# Written task:
Express everything in the material below, from the line containing "Калорийность: Чай с" down to the line containing "Углеводы: Чай с", as a JSON list of strings with one string per line. Leave out any blank lines.
»»
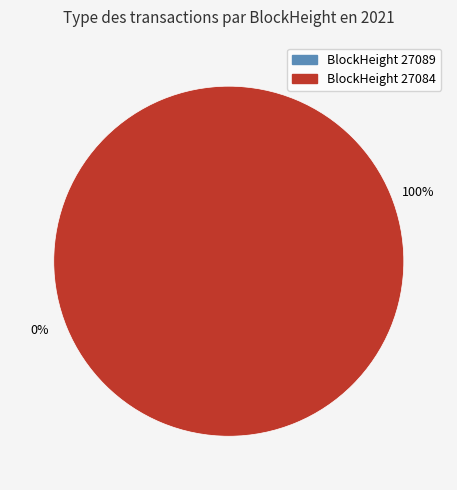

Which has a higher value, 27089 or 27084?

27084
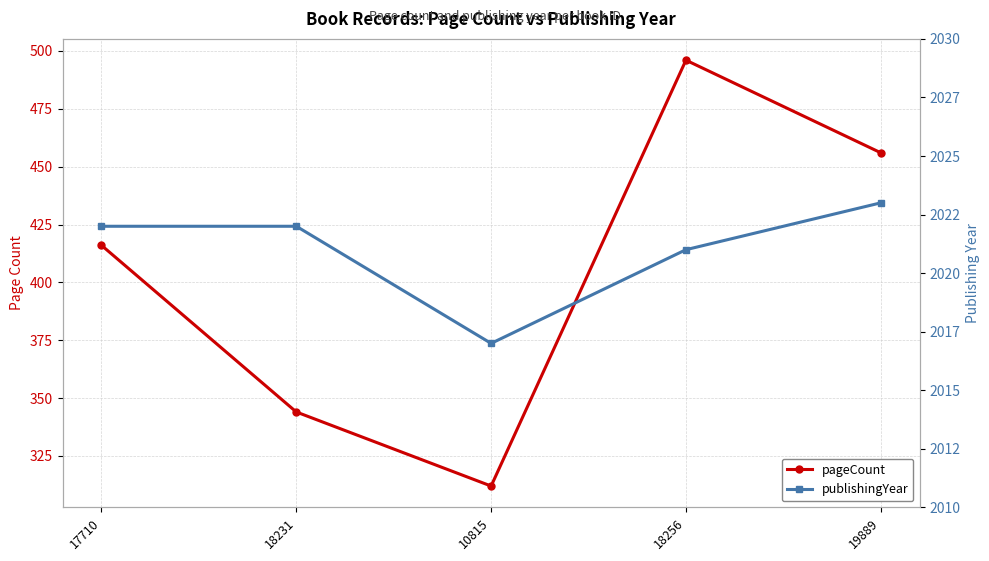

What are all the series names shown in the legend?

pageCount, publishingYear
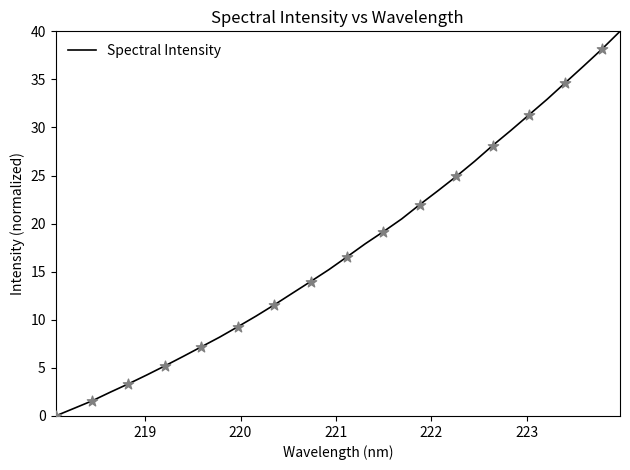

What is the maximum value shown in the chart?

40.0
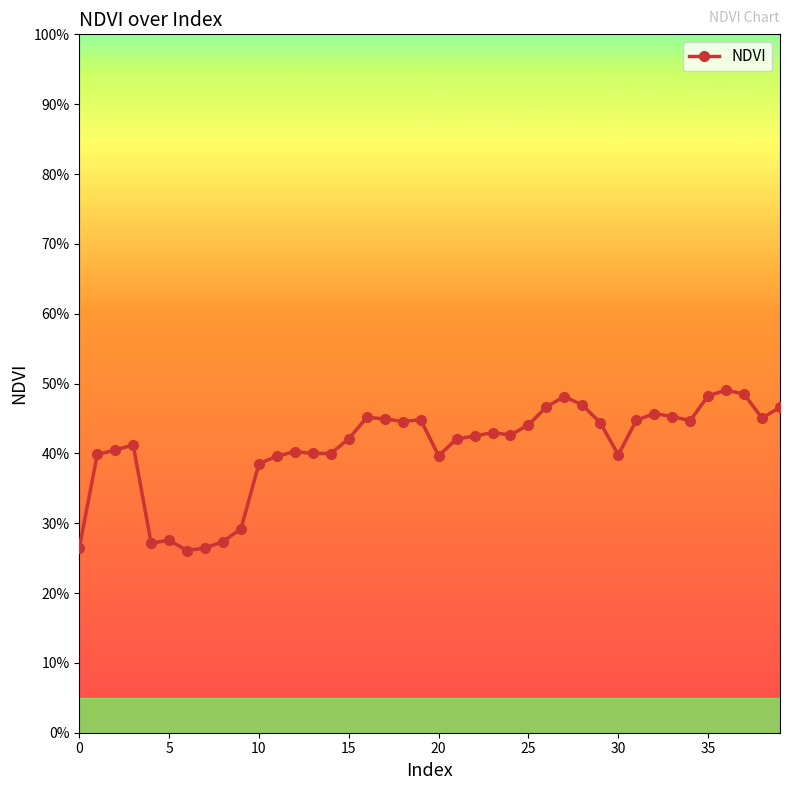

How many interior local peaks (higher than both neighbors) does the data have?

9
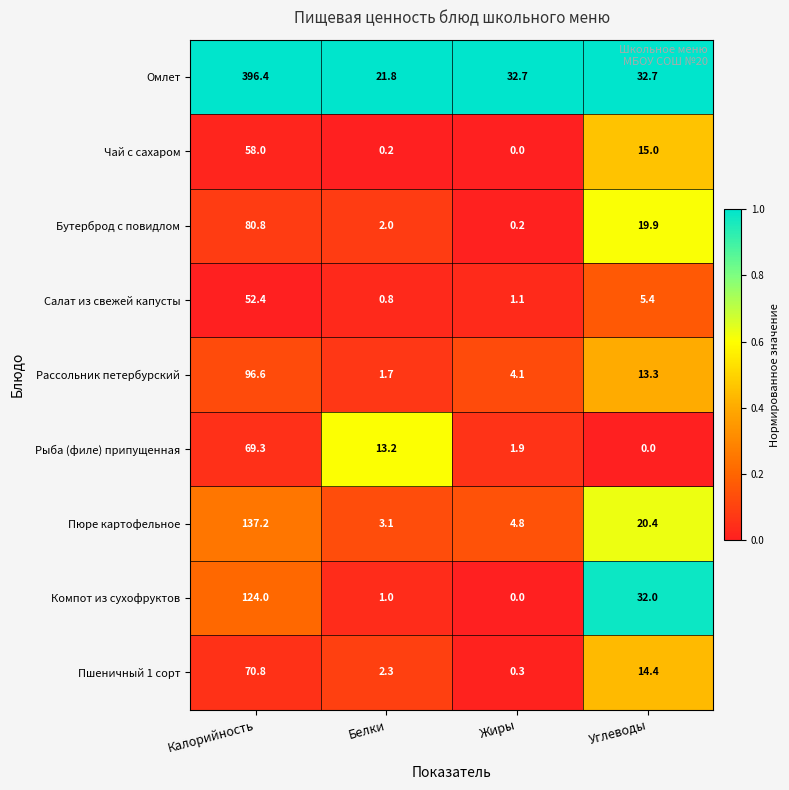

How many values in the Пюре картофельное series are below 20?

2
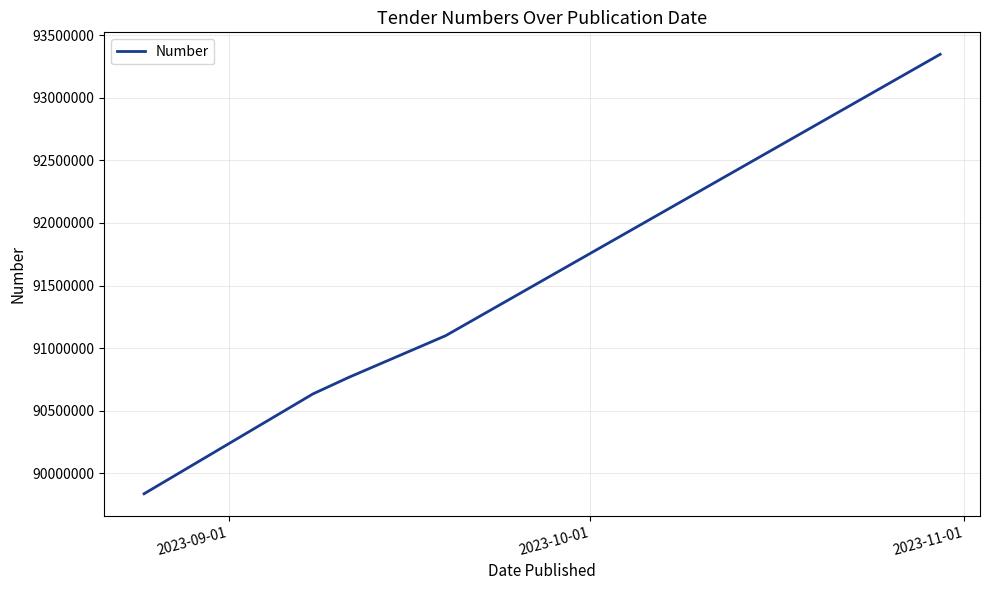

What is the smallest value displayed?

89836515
««
»»
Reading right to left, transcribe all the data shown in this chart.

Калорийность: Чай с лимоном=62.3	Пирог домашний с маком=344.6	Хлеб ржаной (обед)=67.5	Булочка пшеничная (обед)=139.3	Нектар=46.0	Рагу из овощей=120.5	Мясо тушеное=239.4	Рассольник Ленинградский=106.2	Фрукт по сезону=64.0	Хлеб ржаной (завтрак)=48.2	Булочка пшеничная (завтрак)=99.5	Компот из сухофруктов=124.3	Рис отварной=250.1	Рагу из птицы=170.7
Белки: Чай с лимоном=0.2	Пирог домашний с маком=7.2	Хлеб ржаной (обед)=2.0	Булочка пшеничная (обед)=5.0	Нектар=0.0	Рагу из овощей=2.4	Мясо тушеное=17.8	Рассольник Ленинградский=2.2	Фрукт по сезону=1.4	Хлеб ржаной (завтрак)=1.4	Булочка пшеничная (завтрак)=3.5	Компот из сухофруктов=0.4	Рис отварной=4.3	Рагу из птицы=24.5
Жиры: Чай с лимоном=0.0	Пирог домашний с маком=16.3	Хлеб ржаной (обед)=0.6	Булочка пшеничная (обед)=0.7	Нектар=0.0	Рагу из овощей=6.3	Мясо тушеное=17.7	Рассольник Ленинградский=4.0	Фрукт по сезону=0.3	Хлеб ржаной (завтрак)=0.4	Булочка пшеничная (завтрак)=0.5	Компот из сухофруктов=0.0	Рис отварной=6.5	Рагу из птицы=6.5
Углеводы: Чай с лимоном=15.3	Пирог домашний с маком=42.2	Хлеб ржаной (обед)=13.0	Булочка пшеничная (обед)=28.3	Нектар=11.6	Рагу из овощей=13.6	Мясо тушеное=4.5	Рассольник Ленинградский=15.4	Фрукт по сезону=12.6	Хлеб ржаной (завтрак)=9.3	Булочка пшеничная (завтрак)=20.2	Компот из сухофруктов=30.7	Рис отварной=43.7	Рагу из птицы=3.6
««
# Exercise solution:
[
  "Калорийность: Чай с лимоном=62.3\tПирог домашний с маком=344.6\tХлеб ржаной (обед)=67.5\tБулочка пшеничная (обед)=139.3\tНектар=46.0\tРагу из овощей=120.5\tМясо тушеное=239.4\tРассольник Ленинградский=106.2\tФрукт по сезону=64.0\tХлеб ржаной (завтрак)=48.2\tБулочка пшеничная (завтрак)=99.5\tКомпот из сухофруктов=124.3\tРис отварной=250.1\tРагу из птицы=170.7",
  "Белки: Чай с лимоном=0.2\tПирог домашний с маком=7.2\tХлеб ржаной (обед)=2.0\tБулочка пшеничная (обед)=5.0\tНектар=0.0\tРагу из овощей=2.4\tМясо тушеное=17.8\tРассольник Ленинградский=2.2\tФрукт по сезону=1.4\tХлеб ржаной (завтрак)=1.4\tБулочка пшеничная (завтрак)=3.5\tКомпот из сухофруктов=0.4\tРис отварной=4.3\tРагу из птицы=24.5",
  "Жиры: Чай с лимоном=0.0\tПирог домашний с маком=16.3\tХлеб ржаной (обед)=0.6\tБулочка пшеничная (обед)=0.7\tНектар=0.0\tРагу из овощей=6.3\tМясо тушеное=17.7\tРассольник Ленинградский=4.0\tФрукт по сезону=0.3\tХлеб ржаной (завтрак)=0.4\tБулочка пшеничная (завтрак)=0.5\tКомпот из сухофруктов=0.0\tРис отварной=6.5\tРагу из птицы=6.5",
  "Углеводы: Чай с лимоном=15.3\tПирог домашний с маком=42.2\tХлеб ржаной (обед)=13.0\tБулочка пшеничная (обед)=28.3\tНектар=11.6\tРагу из овощей=13.6\tМясо тушеное=4.5\tРассольник Ленинградский=15.4\tФрукт по сезону=12.6\tХлеб ржаной (завтрак)=9.3\tБулочка пшеничная (завтрак)=20.2\tКомпот из сухофруктов=30.7\tРис отварной=43.7\tРагу из птицы=3.6"
]